Valves been doing the Linux thing as a side gig for a while now, and they're definitely getting good at it. I bet we keep seeing lots of unseen unless you go looking for them fixes like that which will improve performance as much as they can. Then my hope is they come out with a slightly OC'd docked mode (or I guess high power charger) that gives a little more power. Mostly for using while docked to a TV for instance. But maybe a Dock 2.0 that helps with the cooling would be a necessity to ensure temps don't get too high.

Guess we just get to wait and see what Valve does though. If there's one thing Valve has always been great at, it's being incapable of keeping it's userbase updated regularly. So I'll be setting my alerts to run on Valve-Time.

Ramsey

Not only is the hardware competent, but I also guess they could prioritize making the venture profitable and increasing production and sales. The least they need right now is hardware revision that would make that less viable.

It will be especially interesting to see increased performance on the Steam Deck once AMD releases FSR 3.0.

I wonder if Proton updates could make the Deck more efficient as well.

Desiderata03

Strategically I think it makes a lot more sense to make each iteration of the deck the focus for at least a few years. One of the biggest selling points of the Steam Deck over other handhelds is that Valve guarantees compatibility with a growing collection of games that they put a lot of work validating. It also gives developers a simple target to shoot for in terms of specs they can make sure their game is able to run smoothly at if they want access to the Deck's player base.

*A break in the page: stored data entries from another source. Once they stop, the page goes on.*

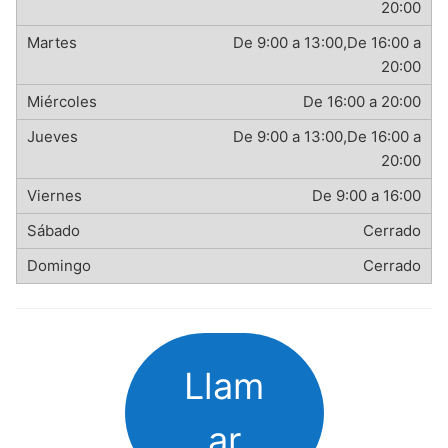
20:00
De 9:00 a 13:00,De 16:00 a
20:00
De 16:00 a 20:00
De 9:00 a 13:00,De 16:00 a
20:00
De 9:00 a 16:00
Cerrado
Cerrado
Llam
ar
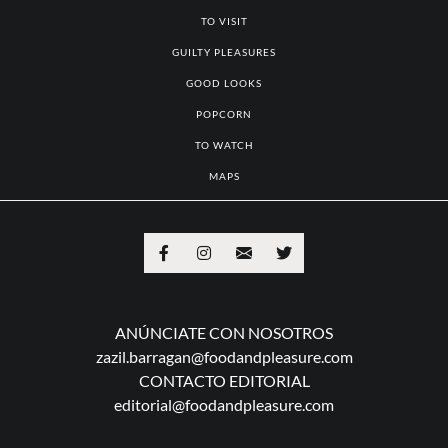
TO VISIT
GUILTY PLEASURES
GOOD LOOKS
POPCORN
TO WATCH
MAPS
ANÚNCIATE CON NOSOTROS
zazil.barragan@foodandpleasure.com
CONTACTO EDITORIAL
editorial@foodandpleasure.com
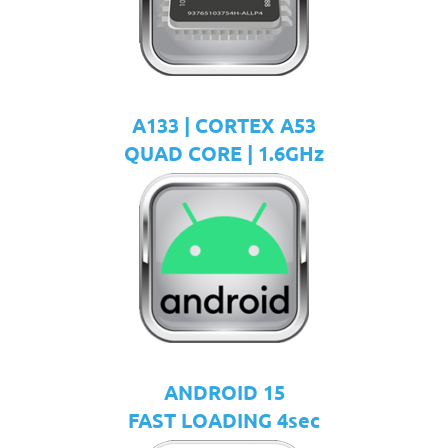
A133 | CORTEX A53
QUAD CORE | 1.6GHz
ANDROID 15
FAST LOADING 4sec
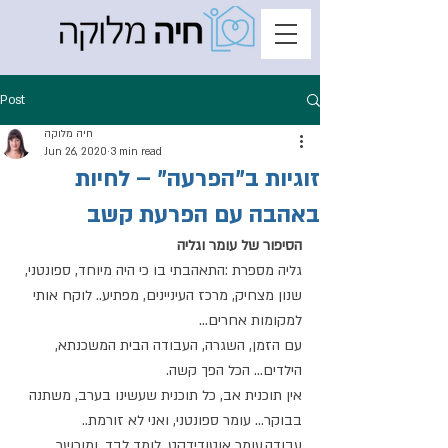
Post
חיה מלוקה
Jun 26, 2020
3 min read
זוגיות ב"הפרעה" – לחיות
באהבה עם הפרעת קשב
הסיפור של עומר וגליה
גליה מספרת :התאהבתי בו כי היה מיוחד, ספונטני, 
שנון מצחיק, מרכז העיניינים, מפתיע.. לוקח אותי 
למקומות אחרים...
עם הזמן, השגרה, העבודה הבית המשכנתא, 
הילדים... הכל הפך קשה.
אין תוכנית אב, כל תוכנית שעשינו בערב, משתנה 
בבוקר... עומר ספונטני, ואני לא זורמת..
עבודה,עומר אוטודידקט, לומד לבד, ומוכשר 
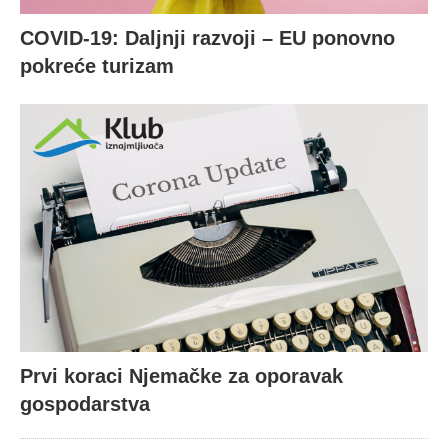
COVID-19: Daljnji razvoji – EU ponovno
pokreće turizam
Prvi koraci Njemačke za oporavak
gospodarstva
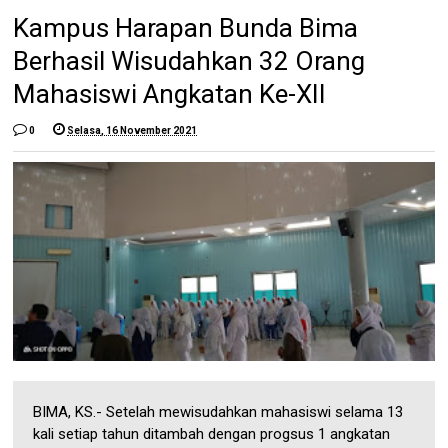
Kampus Harapan Bunda Bima
Berhasil Wisudahkan 32 Orang
Mahasiswi Angkatan Ke-XII
0
Selasa, 16 November 2021
BIMA, KS.- Setelah mewisudahkan mahasiswi selama 13
kali setiap tahun ditambah dengan progsus 1 angkatan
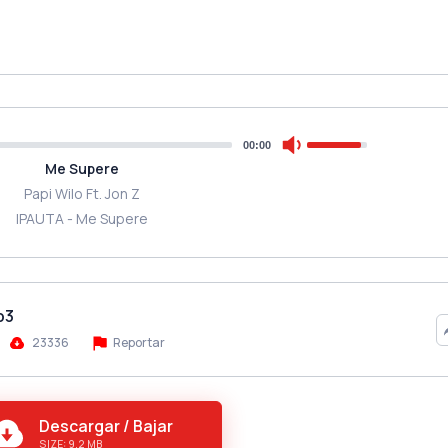
00:00
Me Supere
Papi Wilo Ft. Jon Z
IPAUTA - Me Supere
p3
23336
Reportar
Descargar / Bajar
SIZE: 9.2 MB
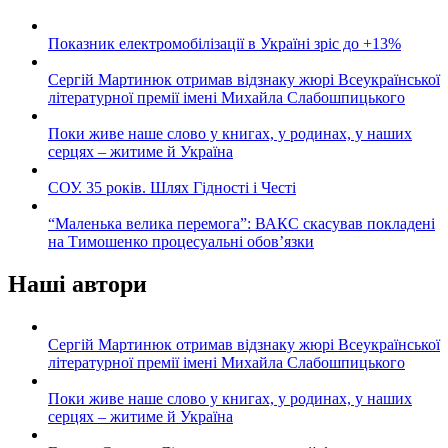
Показник електромобілізації в Україні зріс до +13%
Сергій Мартинюк отримав відзнаку жюрі Всеукраїнської
літературної премії імені Михайла Слабошпицького
Поки живе наше слово у книгах, у родинах, у наших
серцях – житиме й Україна
СОУ. 35 років. Шлях Гідності і Честі
“Маленька велика перемога”: ВАКС скасував покладені
на Тимошенко процесуальні обов’язки
Наші автори
Сергій Мартинюк отримав відзнаку жюрі Всеукраїнської
літературної премії імені Михайла Слабошпицького
Поки живе наше слово у книгах, у родинах, у наших
серцях – житиме й Україна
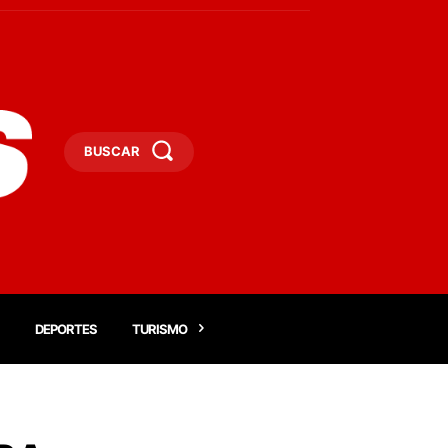
BUSCAR
DEPORTES
TURISMO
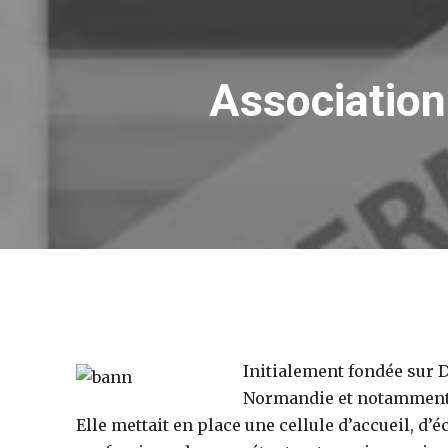
Association
Initialement fondée sur D
Normandie et notamment
Elle mettait en place une cellule d’accueil, d’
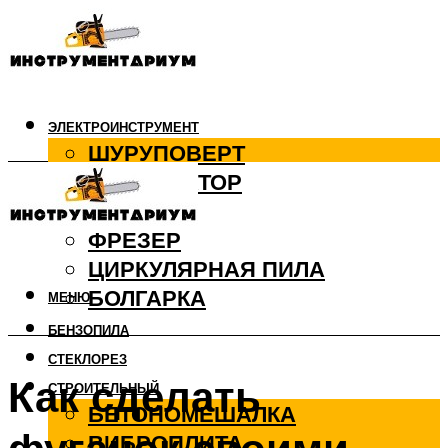
ЭЛЕКТРОИНСТРУМЕНТ
ШУРУПОВЕРТ
ПЕРФОРАТОР
ДРЕЛЬ
ФРЕЗЕР
ЦИРКУЛЯРНАЯ ПИЛА
БОЛГАРКА
МЕНЮ
БЕНЗОПИЛА
СТЕКЛОРЕЗ
Как сделать
СТРОИТЕЛЬНЫЙ
БЕТОНОМЕШАЛКА
ВИБРОПЛИТА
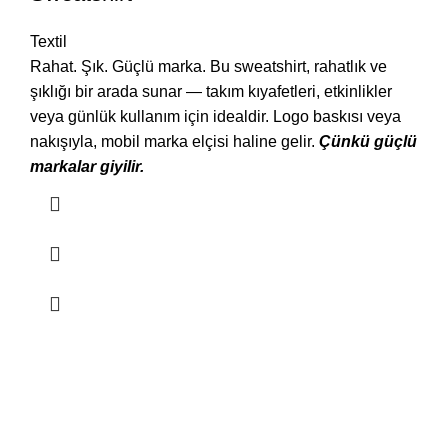
Textil
Rahat. Şık. Güçlü marka. Bu sweatshirt, rahatlık ve
şıklığı bir arada sunar — takım kıyafetleri, etkinlikler
veya günlük kullanım için idealdir. Logo baskısı veya
nakışıyla, mobil marka elçisi haline gelir.
Çünkü güçlü
markalar giyilir.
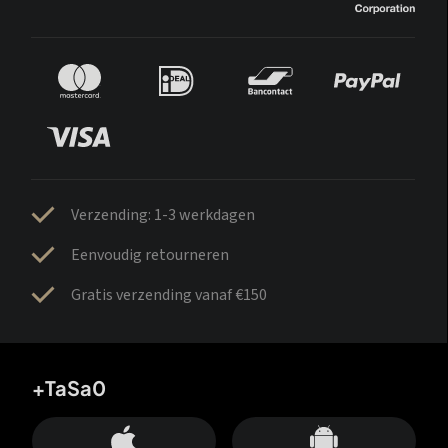
Verzending: 1-3 werkdagen
Eenvoudig retourneren
Gratis verzending vanaf €150
+TaSa0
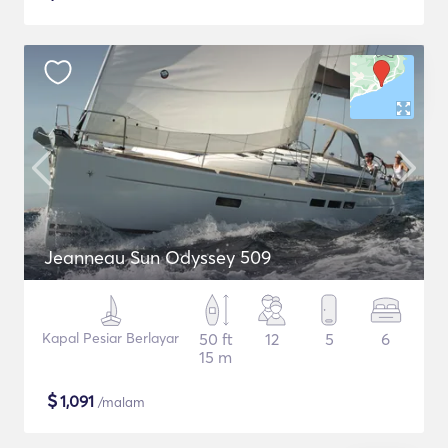
Jeanneau Sun Odyssey 509
Kapal Pesiar Berlayar
50 ft
12
5
6
15 m
$
1,091
/malam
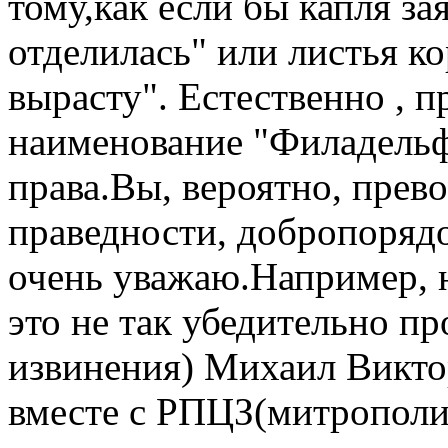
тому,как если бы капля за
отделилась" или листья ко
вырасту". Естественно , п
наименование "Филадельф
права.Вы, вероятно, прев
праведности, добропорядо
очень уважаю.Например, н
это не так убедительно п
извинения) Михаил Викто
вместе с РПЦЗ(митрополи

If Valve churned out a system with new specs every year or two, developers wouldn't have one defined target and the older models would likely age out of compatibility more quickly. That makes the prospect of buying one a lot less appealing to customers if you need to worry about the device becoming obsolete in just a couple years. Plus it would be a ton of extra work to validate Steam's massive collection of games on multiple devices concurrently.

Valve is positioning the Steam Deck as a device that gets the best of both the console and PC gaming worlds, and I think a minimum shelf life is something they need to ensure, similar to consoles, if they want to continue to succeed hitting that niche.

Anthony

QuoteThe Steam Deck has been on the market for over a year now

In some places. We still can't even pre-order one in Australia.

Valve not rushing to a Steam Deck 2 makes sense for many reasons, one of which is that Steam still haven't worked out how to do international distribution of hardware properly. It took 2 years for the Valve Index to reach Australia, and apparently Steam learnt nothing from that fiasco and are repeating the same mistakes with the Steam Deck.

Anonymousgg

Quote from: Anthony on March 19, 2023, 02:15:50It took 2 years for the Valve Index to reach Australia, and apparently Steam learnt nothing from that fiasco and are repeating the same mistakes with the Steam Deck.

I think you need a reality check on the importance of your country. Well, at least you get to play with nuclear subs now.